Dans une culture infantiste, les adultes considèrent que les enfants n'ont pas leur mot à dire. Ils doivent obéir sans exprimer leur point de vue et sans que l'adulte ait besoin de justifier ses décisions. Discuter un ordre revient à défier l'autorité, à se rendre coupable d'impertinence. Le premier réflexe de l'adulte à qui l'enfant se plaint d'une injustice est souvent de considérer qu'il exagère, et de chercher une excuse à l'adulte responsable.
Quels sont les mécanismes de ces discriminations ?
La psychanalyste américaine Elisabeth Young-Bruehl [1946-2011] a identifié trois mécanismes inconscients qui conduisent à disqualifier les plus jeunes. Le premier, qu'elle nomme « infantisme narcissique », est animé par une peur inconsciente de l'altérité et du remplacement : l'enfant, par sa différence, devient une menace qu'il faut contrôler. Cela pousse l'adulte à poser un jugement moral sur l'enfant, jugé « gentil » s'il dort la nuit, « méchant » s'il fait pipi au lit, par exemple. Une posture très répandue en France.
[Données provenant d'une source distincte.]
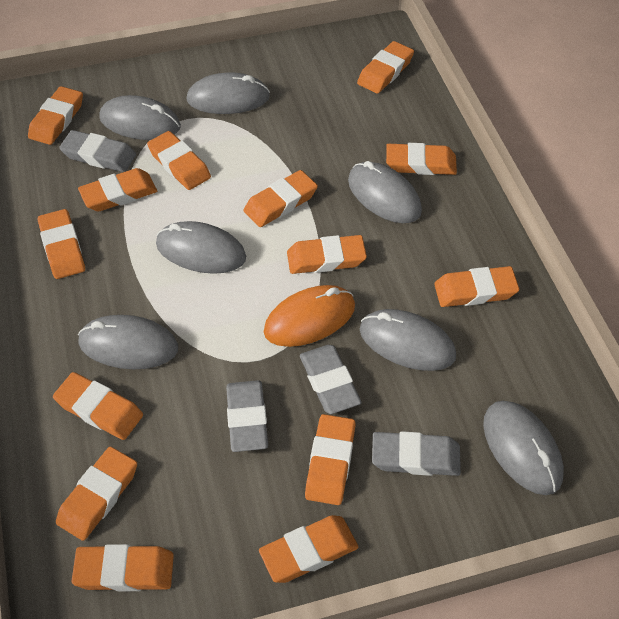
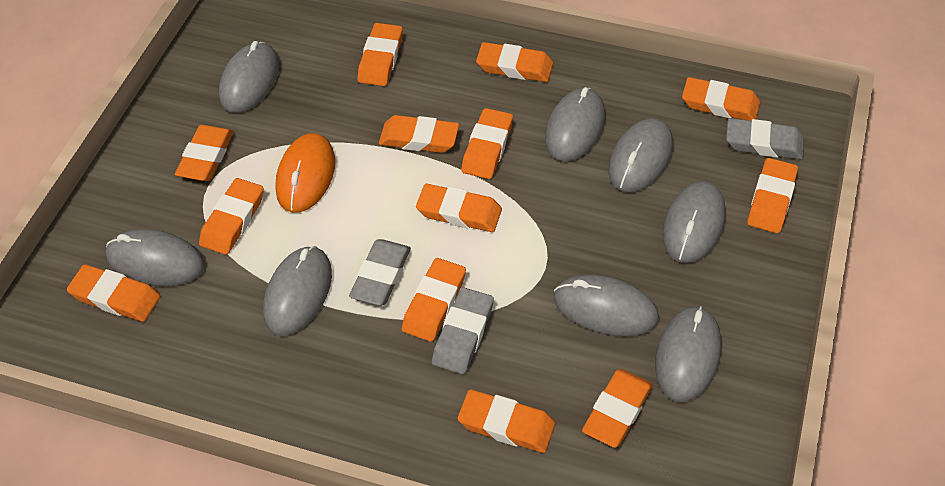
grey eraser: [59,130,136,172] [226,380,268,452] [300,345,362,414] [372,431,461,476] = 4 -> [349,239,411,306] [432,288,494,374] [726,118,804,159] = 3
grey mouse: [78,315,178,369] [99,95,181,140] [156,221,246,274] [186,73,270,114] [348,161,422,223] [360,309,456,371] [483,401,564,495] = 7 -> [106,229,205,286] [219,41,279,113] [263,246,332,336] [545,87,605,161] [553,275,659,336] [608,118,673,192] [655,306,721,402] [662,181,726,263] = 8
orange eraser: [28,86,83,145] [38,209,85,279] [53,372,143,440] [56,447,137,541] [72,544,174,591] [78,168,157,212] [147,131,211,190] [244,170,318,227] [259,515,358,583] [287,235,367,274] [305,414,356,505] [357,41,414,94] [386,143,457,175] [434,266,519,307] = 14 -> [67,265,160,322] [175,125,234,181] [199,178,264,255] [358,23,403,86] [379,115,459,153] [402,258,466,342] [416,184,502,232] [458,389,555,453] [461,108,513,179] [476,42,553,82] [582,369,653,448] [682,77,760,121] [747,158,798,233] = 13

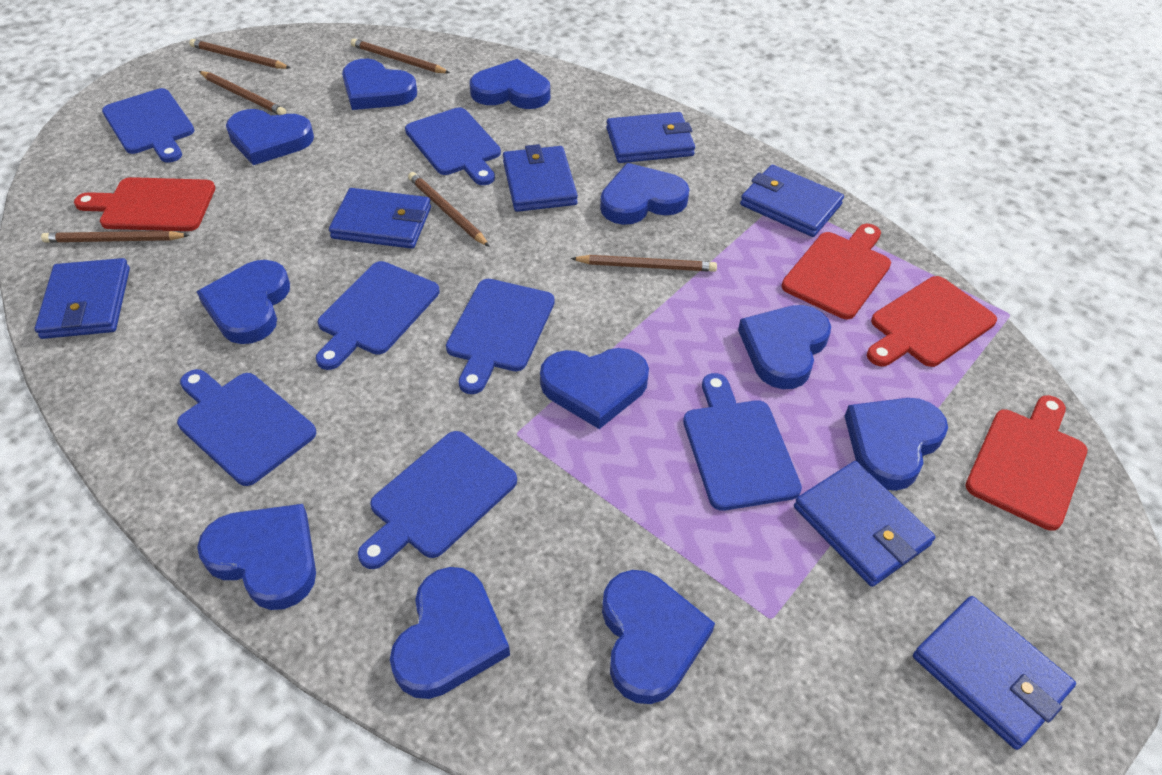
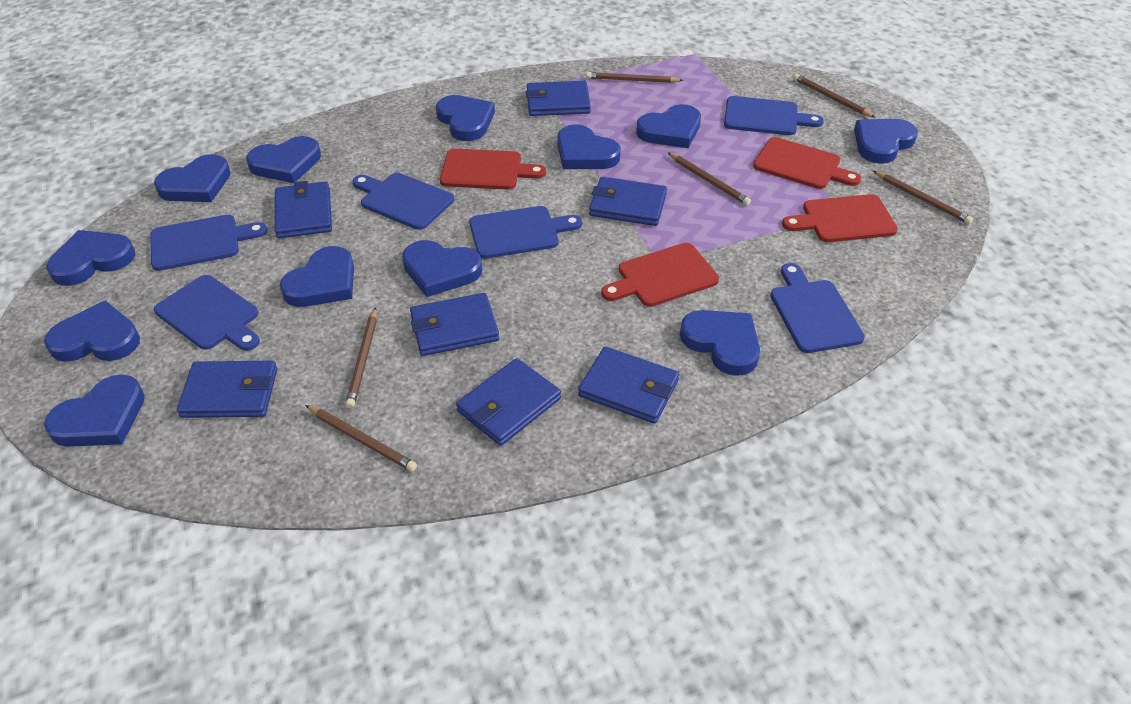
blue cutting board: [102,88,195,163] [177,369,317,486] [316,261,440,370] [358,431,517,569] [405,107,501,185] [446,279,555,394] [683,373,802,511] = 7 -> [150,215,267,271] [154,275,260,351] [352,173,454,230] [470,206,582,259] [724,96,824,135] [770,263,865,353] = 6
blue heart: [197,260,290,344] [197,504,316,610] [226,109,314,165] [342,59,417,110] [390,567,510,699] [470,59,550,109] [540,348,649,429] [600,163,689,225] [602,570,715,704] [738,305,831,389] [845,398,948,491] = 11 -> [44,301,140,362] [44,374,145,447] [47,230,135,286] [154,154,231,202] [246,136,321,183] [280,246,354,307] [402,240,482,297] [436,95,495,141] [557,124,621,169] [636,104,701,148] [680,310,760,376] [854,119,918,164] = 12

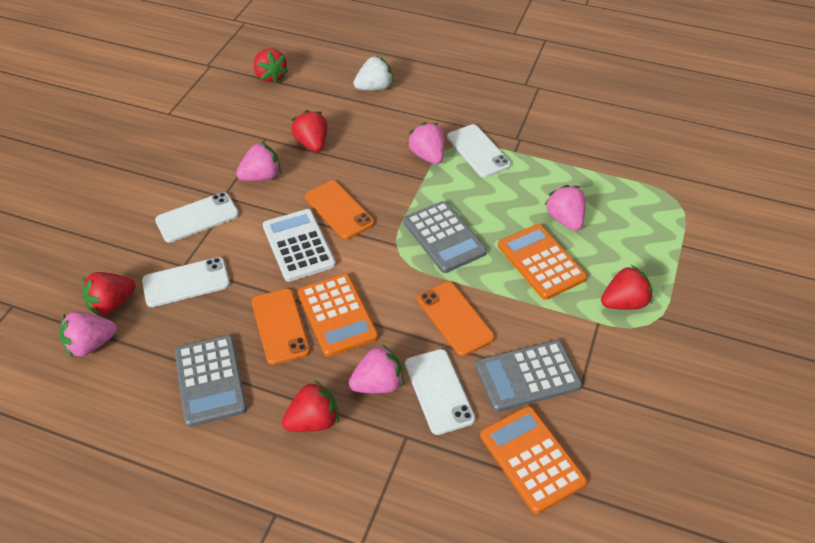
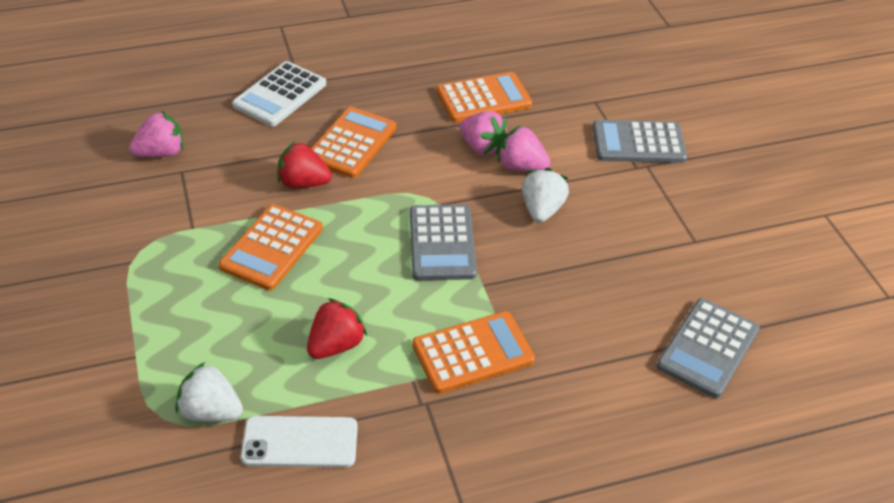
orange calculator: [298,274,378,357] [480,406,587,514] [498,224,587,300] = 3 -> [219,204,323,290] [311,107,396,178] [412,311,535,394] [436,72,532,122] = 4
orange phone: [252,289,310,365] [305,181,374,240] [418,282,495,356] = 3 -> none = 0
pink strawberry: [60,311,117,358] [236,142,281,181] [349,344,404,393] [407,122,444,164] [545,185,586,231] = 5 -> [129,111,184,157] [460,111,508,155] [498,125,551,172] = 3
red strawberry: [82,272,136,316] [254,48,288,83] [282,380,339,432] [291,110,327,152] [601,265,653,310] = 5 -> [277,141,332,188] [307,298,367,359] = 2
white phone: [142,257,230,307] [155,192,239,243] [405,349,475,435] [447,124,511,177] = 4 -> [241,416,358,468] = 1
white strawberry: [353,56,393,91] = 1 -> [175,362,243,422] [522,168,569,223] = 2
Le deuxième mécanisme est l'inversion des rôles : l'adulte attend de l'enfant qu'il réponde à ses propres besoins. Dans sa forme extrême, cela conduit à des violences sadiques ou sexuelles, comme dans l'affaire de Bétharram.
Enfin, le troisième mécanisme, également très présent en France, consiste à voir les enfants et les adolescents comme des parasites. Il s'exprime par des moqueries du type : « Ils ne savent pas remplir le frigo, mais savent bien comment le vider. » Ce discours renforce la cohésion entre adultes au détriment des plus jeunes et perpétue le statu quo.